EXHIBIT 10.1

                    AMENDMENT NO. 5 TO TRANSACTION AGREEMENT

      THIS AMENDMENT NO. 5 to the Transaction Agreement (this "Amendment") is
made as of August 27, 2004 by and among CSX CORPORATION, a Virginia corporation
("CSX"), CSX TRANSPORTATION, INC., a Virginia corporation, for itself and on
behalf of its controlled Subsidiaries (collectively, "CSXT"), NORFOLK SOUTHERN
CORPORATION, a Virginia corporation ("NSC"), NORFOLK SOUTHERN RAILWAY COMPANY, a
Virginia corporation, for itself and on behalf of its controlled Subsidiaries
(collectively, "NSR"), CONRAIL INC., a Pennsylvania corporation, for itself and
on behalf of its controlled Subsidiaries (collectively, "CRR"), CONSOLIDATED
RAIL CORPORATION, a Pennsylvania corporation ("CRC"), and CRR HOLDINGS LLC, a
Delaware limited liability company ("CRR Parent").

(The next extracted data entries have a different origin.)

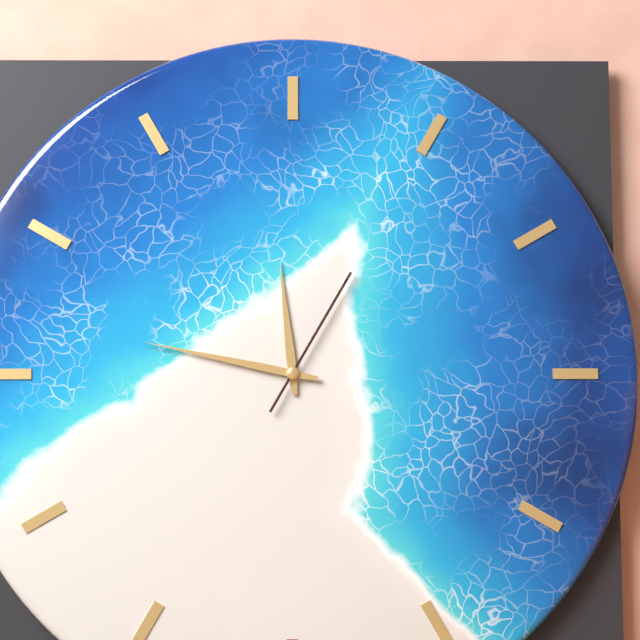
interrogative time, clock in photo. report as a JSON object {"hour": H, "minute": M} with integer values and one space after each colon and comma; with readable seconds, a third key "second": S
{"hour": 11, "minute": 47, "second": 5}
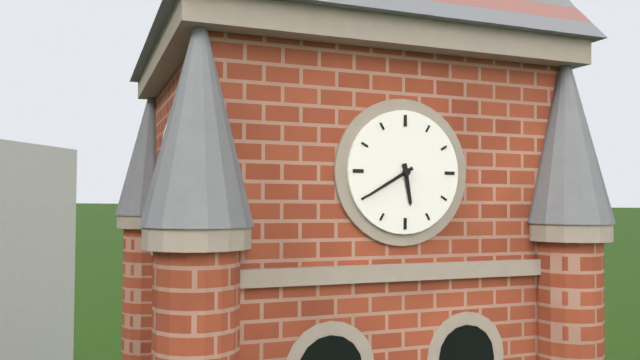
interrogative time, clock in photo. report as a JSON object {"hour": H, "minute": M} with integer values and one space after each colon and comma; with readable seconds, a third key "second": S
{"hour": 5, "minute": 40}
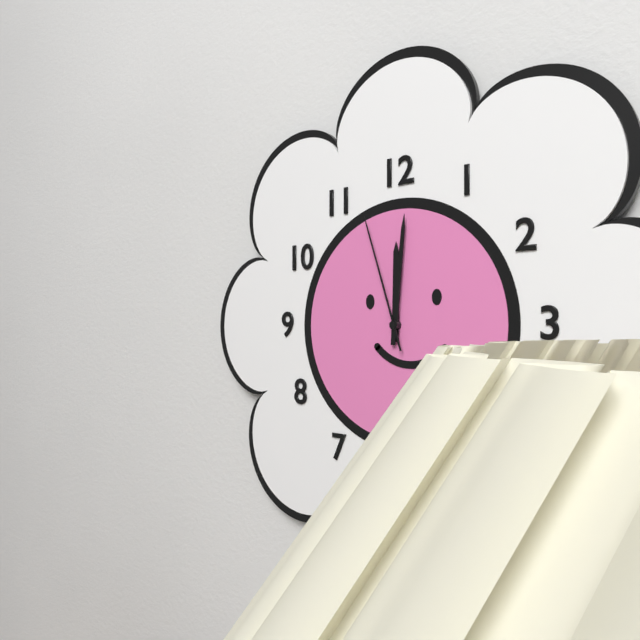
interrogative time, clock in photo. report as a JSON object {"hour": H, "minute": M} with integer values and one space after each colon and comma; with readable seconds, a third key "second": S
{"hour": 12, "minute": 1, "second": 57}
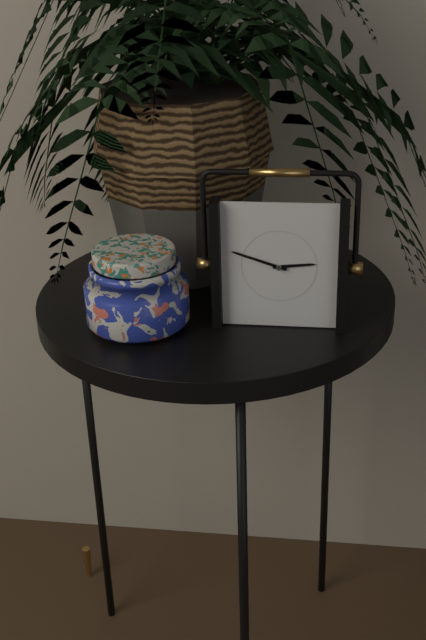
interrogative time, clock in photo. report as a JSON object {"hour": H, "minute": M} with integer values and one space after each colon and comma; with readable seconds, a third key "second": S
{"hour": 2, "minute": 48}
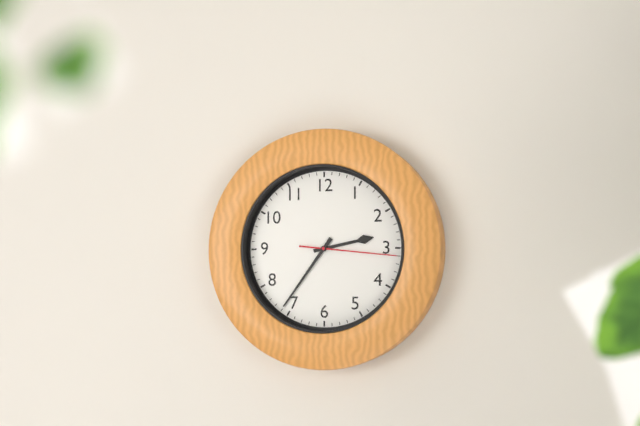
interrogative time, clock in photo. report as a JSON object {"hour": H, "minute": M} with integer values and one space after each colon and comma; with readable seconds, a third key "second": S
{"hour": 2, "minute": 36, "second": 16}
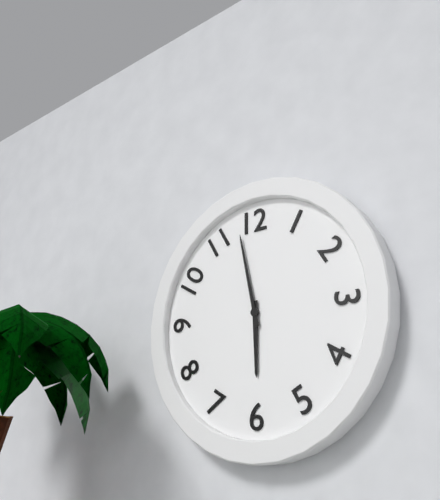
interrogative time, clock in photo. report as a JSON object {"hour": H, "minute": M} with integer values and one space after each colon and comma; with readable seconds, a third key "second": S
{"hour": 5, "minute": 58}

CSX, CSXT, NSC, NSR, CRR, CRC
and CRR Parent are sometimes individually referred to herein as a "Party" and
collectively as the "Parties."

      WHEREAS, the Parties have previously entered into that certain Transaction
Agreement, dated as of June 10, 1997, as amended by Amendment No. 1 to
Transaction Agreement, dated as of August 22, 1998; Amendment No. 2 to
Transaction Agreement, dated as of June 1, 1999; Amendment No. 3 to Transaction
Agreement, which is also referred to as the Environmental Amendment, dated as of
June 1, 1999; and Amendment No. 4 to Transaction Agreement, previously referred
to as Amendment No. 3, pertaining to the size of the CRC Board, dated as of
August 1, 2000 (the "Transaction Agreement"); and the Ancillary Agreements (as
defined in the Transaction Agreement) related thereto;

      WHEREAS, the Parties, CSX RAIL HOLDING CORPORATION, a Delaware corporation
("CSX Rail"), CSX NORTHEAST HOLDING CORPORATION, a Delaware corporation ("CSX
Northeast"), NEW YORK CENTRAL LINES LLC, a Delaware limited liability company
and a wholly-owned Subsidiary of CRC ("NYC"), PENNSYLVANIA LINES LLC, a Delaware
limited liability company and wholly-owned Subsidiary of CRC ("PRR"), GREEN
ACQUISITION CORP., a Pennsylvania corporation and a wholly-owned Subsidiary of
CRR Parent ("Green Acquisition"), NYC Newco, Inc., a Virginia corporation and
wholly-owned Subsidiary of CSXT ("NYC Newco"), and PRR Newco, Inc., a Virginia
corporation and wholly-owned Subsidiary of NSR ("PRR Newco"), are the parties to
that certain Distribution Agreement, dated as of July 26, 2004 (the
"Distribution Agreement");

      WHEREAS, the parties to the Distribution Agreement are on the date hereof
consummating the Closing (as defined in the Distribution Agreement) and entering
into various documents and instruments to effectuate the same;

      WHEREAS, in connection with the Parties' preparations for the Closing and
as required under the terms of the Distribution Agreement, the Parties have
identified certain provisions of the Transaction Agreement and the Ancillary
Agreements for which the Parties desire to clarify their understandings and
agreements with respect to certain matters related to the Transaction Agreement
and the Ancillary Agreements in order to effectuate the Distribution Agreement;



      WHEREAS, the Parties have determined that it is in the best interests of
their respective companies to amend the Transaction Agreement and the Ancillary
Agreements as set forth in this Amendment; and

      WHEREAS, it is the intent of the Parties that, except as expressly amended
hereby, the Transaction Agreement and the Ancillary Agreements as in effect
immediately prior to the execution and delivery of this Amendment shall remain
in full force and effect;

      NOW, THEREFORE, the Parties hereby amend the Transaction Agreement and the
Ancillary Agreements as follows:

1.    References; Interpretation.

      Unless otherwise specifically defined herein, each term used herein which
      is defined in the Transaction Agreement has the meaning assigned to such
      term in the Transaction Agreement. Each reference in the Transaction
      Agreement, as now in effect, to "hereof," "hereunder," "herein," "hereby"
      or words of similar import and each reference to "this Agreement" and each
      other similar reference contained in the Transaction Agreement, or in
      Ancillary Agreements, as now in effect, shall from and after the date of
      this Amendment refer to the Transaction Agreement as amended hereby.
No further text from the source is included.